_Exercise goal_
Render every line of the listing below as a numbered list, omitting any blank lines.

====== Materials provided

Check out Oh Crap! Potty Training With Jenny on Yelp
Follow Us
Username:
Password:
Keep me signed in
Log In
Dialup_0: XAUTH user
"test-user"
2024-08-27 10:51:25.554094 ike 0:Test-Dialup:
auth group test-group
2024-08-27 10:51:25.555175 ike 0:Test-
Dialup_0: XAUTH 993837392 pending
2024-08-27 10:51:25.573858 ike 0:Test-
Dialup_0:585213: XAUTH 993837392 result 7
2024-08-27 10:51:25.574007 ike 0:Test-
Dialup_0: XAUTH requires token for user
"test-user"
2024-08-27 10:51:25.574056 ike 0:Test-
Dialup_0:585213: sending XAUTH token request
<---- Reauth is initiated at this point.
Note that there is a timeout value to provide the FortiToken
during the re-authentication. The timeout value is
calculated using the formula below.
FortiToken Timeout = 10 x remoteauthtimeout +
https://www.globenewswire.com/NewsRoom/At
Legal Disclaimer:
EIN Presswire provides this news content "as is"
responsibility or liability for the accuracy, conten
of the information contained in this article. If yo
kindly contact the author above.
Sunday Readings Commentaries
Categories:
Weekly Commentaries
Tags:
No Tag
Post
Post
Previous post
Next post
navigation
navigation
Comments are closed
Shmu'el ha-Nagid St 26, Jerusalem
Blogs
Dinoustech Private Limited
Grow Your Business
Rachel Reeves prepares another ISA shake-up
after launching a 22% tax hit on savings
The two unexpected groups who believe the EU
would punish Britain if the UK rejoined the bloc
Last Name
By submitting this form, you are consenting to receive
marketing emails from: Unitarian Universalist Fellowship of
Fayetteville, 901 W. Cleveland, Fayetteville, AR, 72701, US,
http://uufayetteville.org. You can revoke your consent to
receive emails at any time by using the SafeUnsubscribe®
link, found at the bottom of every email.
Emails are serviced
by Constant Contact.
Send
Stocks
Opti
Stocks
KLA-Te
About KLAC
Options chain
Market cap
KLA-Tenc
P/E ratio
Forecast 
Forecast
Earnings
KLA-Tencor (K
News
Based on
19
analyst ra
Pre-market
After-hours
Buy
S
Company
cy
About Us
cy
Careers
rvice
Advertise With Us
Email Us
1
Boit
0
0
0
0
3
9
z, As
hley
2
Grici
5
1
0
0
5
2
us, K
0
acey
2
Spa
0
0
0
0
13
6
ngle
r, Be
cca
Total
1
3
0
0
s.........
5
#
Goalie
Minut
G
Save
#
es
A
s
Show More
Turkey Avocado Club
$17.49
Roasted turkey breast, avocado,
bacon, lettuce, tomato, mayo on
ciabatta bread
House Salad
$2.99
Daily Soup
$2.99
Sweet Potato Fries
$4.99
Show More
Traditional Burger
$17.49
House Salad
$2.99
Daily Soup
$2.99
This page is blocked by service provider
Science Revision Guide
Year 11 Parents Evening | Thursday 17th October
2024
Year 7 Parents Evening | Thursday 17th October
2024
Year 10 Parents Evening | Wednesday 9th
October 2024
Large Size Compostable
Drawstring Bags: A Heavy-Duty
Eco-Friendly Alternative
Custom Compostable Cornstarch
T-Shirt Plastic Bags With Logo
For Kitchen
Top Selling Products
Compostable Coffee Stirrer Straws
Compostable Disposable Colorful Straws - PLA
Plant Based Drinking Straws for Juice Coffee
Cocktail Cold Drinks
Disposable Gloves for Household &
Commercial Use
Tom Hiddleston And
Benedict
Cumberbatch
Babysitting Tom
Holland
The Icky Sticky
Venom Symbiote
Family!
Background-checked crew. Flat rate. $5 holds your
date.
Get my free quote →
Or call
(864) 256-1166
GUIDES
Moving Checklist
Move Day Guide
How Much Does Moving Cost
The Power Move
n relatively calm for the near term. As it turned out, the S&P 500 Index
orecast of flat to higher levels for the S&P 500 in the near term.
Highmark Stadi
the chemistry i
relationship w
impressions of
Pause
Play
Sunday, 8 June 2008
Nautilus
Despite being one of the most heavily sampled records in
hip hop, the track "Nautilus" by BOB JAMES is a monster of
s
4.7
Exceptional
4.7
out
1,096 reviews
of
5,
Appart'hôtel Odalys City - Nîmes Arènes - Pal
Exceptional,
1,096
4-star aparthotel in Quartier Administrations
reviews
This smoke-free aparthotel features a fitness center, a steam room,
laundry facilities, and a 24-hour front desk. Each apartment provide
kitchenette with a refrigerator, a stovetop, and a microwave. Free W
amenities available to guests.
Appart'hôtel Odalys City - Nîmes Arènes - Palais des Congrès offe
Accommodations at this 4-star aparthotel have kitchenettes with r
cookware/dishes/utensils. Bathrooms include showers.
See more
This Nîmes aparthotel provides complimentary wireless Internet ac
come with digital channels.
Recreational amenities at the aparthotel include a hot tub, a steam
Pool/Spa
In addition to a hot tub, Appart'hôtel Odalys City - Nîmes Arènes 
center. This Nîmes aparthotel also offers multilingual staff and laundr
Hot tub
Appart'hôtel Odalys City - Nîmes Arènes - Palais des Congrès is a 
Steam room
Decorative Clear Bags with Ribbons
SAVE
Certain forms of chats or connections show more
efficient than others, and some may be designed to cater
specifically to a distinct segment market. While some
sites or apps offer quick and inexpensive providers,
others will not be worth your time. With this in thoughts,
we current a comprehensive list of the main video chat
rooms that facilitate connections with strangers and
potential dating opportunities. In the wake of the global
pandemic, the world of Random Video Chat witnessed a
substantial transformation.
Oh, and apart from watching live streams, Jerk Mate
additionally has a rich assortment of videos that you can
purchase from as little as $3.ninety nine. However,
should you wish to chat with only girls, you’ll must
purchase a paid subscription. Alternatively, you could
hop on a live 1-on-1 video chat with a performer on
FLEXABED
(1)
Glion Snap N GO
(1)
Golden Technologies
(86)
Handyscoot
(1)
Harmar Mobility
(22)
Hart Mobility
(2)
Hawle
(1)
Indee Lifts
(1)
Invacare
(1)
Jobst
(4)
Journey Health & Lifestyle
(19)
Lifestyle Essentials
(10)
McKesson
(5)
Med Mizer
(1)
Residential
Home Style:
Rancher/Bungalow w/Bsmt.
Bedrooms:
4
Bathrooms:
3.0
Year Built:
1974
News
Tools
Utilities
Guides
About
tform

============

_Answer below_
1. Check out Oh Crap! Potty Training With Jenny on Yelp
2. Follow Us
3. Username:
4. Password:
5. Keep me signed in
6. Log In
7. Dialup_0: XAUTH user
8. "test-user"
9. 2024-08-27 10:51:25.554094 ike 0:Test-Dialup:
10. auth group test-group
11. 2024-08-27 10:51:25.555175 ike 0:Test-
12. Dialup_0: XAUTH 993837392 pending
13. 2024-08-27 10:51:25.573858 ike 0:Test-
14. Dialup_0:585213: XAUTH 993837392 result 7
15. 2024-08-27 10:51:25.574007 ike 0:Test-
16. Dialup_0: XAUTH requires token for user
17. "test-user"
18. 2024-08-27 10:51:25.574056 ike 0:Test-
19. Dialup_0:585213: sending XAUTH token request
20. <---- Reauth is initiated at this point.
21. Note that there is a timeout value to provide the FortiToken
22. during the re-authentication. The timeout value is
23. calculated using the formula below.
24. FortiToken Timeout = 10 x remoteauthtimeout +
25. https://www.globenewswire.com/NewsRoom/At
26. Legal Disclaimer:
27. EIN Presswire provides this news content "as is"
28. responsibility or liability for the accuracy, conten
29. of the information contained in this article. If yo
30. kindly contact the author above.
31. Sunday Readings Commentaries
32. Categories:
33. Weekly Commentaries
34. Tags:
35. No Tag
36. Post
37. Post
38. Previous post
39. Next post
40. navigation
41. navigation
42. Comments are closed
43. Shmu'el ha-Nagid St 26, Jerusalem
44. Blogs
45. Dinoustech Private Limited
46. Grow Your Business
47. Rachel Reeves prepares another ISA shake-up
48. after launching a 22% tax hit on savings
49. The two unexpected groups who believe the EU
50. would punish Britain if the UK rejoined the bloc
51. Last Name
52. By submitting this form, you are consenting to receive
53. marketing emails from: Unitarian Universalist Fellowship of
54. Fayetteville, 901 W. Cleveland, Fayetteville, AR, 72701, US,
55. http://uufayetteville.org. You can revoke your consent to
56. receive emails at any time by using the SafeUnsubscribe®
57. link, found at the bottom of every email.
58. Emails are serviced
59. by Constant Contact.
60. Send
61. Stocks
62. Opti
63. Stocks
64. KLA-Te
65. About KLAC
66. Options chain
67. Market cap
68. KLA-Tenc
69. P/E ratio
70. Forecast 
71. Forecast
72. Earnings
73. KLA-Tencor (K
74. News
75. Based on
76. 19
77. analyst ra
78. Pre-market
79. After-hours
80. Buy
81. S
82. Company
83. cy
84. About Us
85. cy
86. Careers
87. rvice
88. Advertise With Us
89. Email Us
90. 1
91. Boit
92. 0
93. 0
94. 0
95. 0
96. 3
97. 9
98. z, As
99. hley
100. 2
101. Grici
102. 5
103. 1
104. 0
105. 0
106. 5
107. 2
108. us, K
109. 0
110. acey
111. 2
112. Spa
113. 0
114. 0
115. 0
116. 0
117. 13
118. 6
119. ngle
120. r, Be
121. cca
122. Total
123. 1
124. 3
125. 0
126. 0
127. s.........
128. 5
129. #
130. Goalie
131. Minut
132. G
133. Save
134. #
135. es
136. A
137. s
138. Show More
139. Turkey Avocado Club
140. $17.49
141. Roasted turkey breast, avocado,
142. bacon, lettuce, tomato, mayo on
143. ciabatta bread
144. House Salad
145. $2.99
146. Daily Soup
147. $2.99
148. Sweet Potato Fries
149. $4.99
150. Show More
151. Traditional Burger
152. $17.49
153. House Salad
154. $2.99
155. Daily Soup
156. $2.99
157. This page is blocked by service provider
158. Science Revision Guide
159. Year 11 Parents Evening | Thursday 17th October
160. 2024
161. Year 7 Parents Evening | Thursday 17th October
162. 2024
163. Year 10 Parents Evening | Wednesday 9th
164. October 2024
165. Large Size Compostable
166. Drawstring Bags: A Heavy-Duty
167. Eco-Friendly Alternative
168. Custom Compostable Cornstarch
169. T-Shirt Plastic Bags With Logo
170. For Kitchen
171. Top Selling Products
172. Compostable Coffee Stirrer Straws
173. Compostable Disposable Colorful Straws - PLA
174. Plant Based Drinking Straws for Juice Coffee
175. Cocktail Cold Drinks
176. Disposable Gloves for Household &
177. Commercial Use
178. Tom Hiddleston And
179. Benedict
180. Cumberbatch
181. Babysitting Tom
182. Holland
183. The Icky Sticky
184. Venom Symbiote
185. Family!
186. Background-checked crew. Flat rate. $5 holds your
187. date.
188. Get my free quote →
189. Or call
190. (864) 256-1166
191. GUIDES
192. Moving Checklist
193. Move Day Guide
194. How Much Does Moving Cost
195. The Power Move
196. n relatively calm for the near term. As it turned out, the S&P 500 Index
197. orecast of flat to higher levels for the S&P 500 in the near term.
198. Highmark Stadi
199. the chemistry i
200. relationship w
201. impressions of
202. Pause
203. Play
204. Sunday, 8 June 2008
205. Nautilus
206. Despite being one of the most heavily sampled records in
207. hip hop, the track "Nautilus" by BOB JAMES is a monster of
208. s
209. 4.7
210. Exceptional
211. 4.7
212. out
213. 1,096 reviews
214. of
215. 5,
216. Appart'hôtel Odalys City - Nîmes Arènes - Pal
217. Exceptional,
218. 1,096
219. 4-star aparthotel in Quartier Administrations
220. reviews
221. This smoke-free aparthotel features a fitness center, a steam room,
222. laundry facilities, and a 24-hour front desk. Each apartment provide
223. kitchenette with a refrigerator, a stovetop, and a microwave. Free W
224. amenities available to guests.
225. Appart'hôtel Odalys City - Nîmes Arènes - Palais des Congrès offe
226. Accommodations at this 4-star aparthotel have kitchenettes with r
227. cookware/dishes/utensils. Bathrooms include showers.
228. See more
229. This Nîmes aparthotel provides complimentary wireless Internet ac
230. come with digital channels.
231. Recreational amenities at the aparthotel include a hot tub, a steam
232. Pool/Spa
233. In addition to a hot tub, Appart'hôtel Odalys City - Nîmes Arènes 
234. center. This Nîmes aparthotel also offers multilingual staff and laundr
235. Hot tub
236. Appart'hôtel Odalys City - Nîmes Arènes - Palais des Congrès is a 
237. Steam room
238. Decorative Clear Bags with Ribbons
239. SAVE
240. Certain forms of chats or connections show more
241. efficient than others, and some may be designed to cater
242. specifically to a distinct segment market. While some
243. sites or apps offer quick and inexpensive providers,
244. others will not be worth your time. With this in thoughts,
245. we current a comprehensive list of the main video chat
246. rooms that facilitate connections with strangers and
247. potential dating opportunities. In the wake of the global
248. pandemic, the world of Random Video Chat witnessed a
249. substantial transformation.
250. Oh, and apart from watching live streams, Jerk Mate
251. additionally has a rich assortment of videos that you can
252. purchase from as little as $3.ninety nine. However,
253. should you wish to chat with only girls, you’ll must
254. purchase a paid subscription. Alternatively, you could
255. hop on a live 1-on-1 video chat with a performer on
256. FLEXABED
257. (1)
258. Glion Snap N GO
259. (1)
260. Golden Technologies
261. (86)
262. Handyscoot
263. (1)
264. Harmar Mobility
265. (22)
266. Hart Mobility
267. (2)
268. Hawle
269. (1)
270. Indee Lifts
271. (1)
272. Invacare
273. (1)
274. Jobst
275. (4)
276. Journey Health & Lifestyle
277. (19)
278. Lifestyle Essentials
279. (10)
280. McKesson
281. (5)
282. Med Mizer
283. (1)
284. Residential
285. Home Style:
286. Rancher/Bungalow w/Bsmt.
287. Bedrooms:
288. 4
289. Bathrooms:
290. 3.0
291. Year Built:
292. 1974
293. News
294. Tools
295. Utilities
296. Guides
297. About
298. tform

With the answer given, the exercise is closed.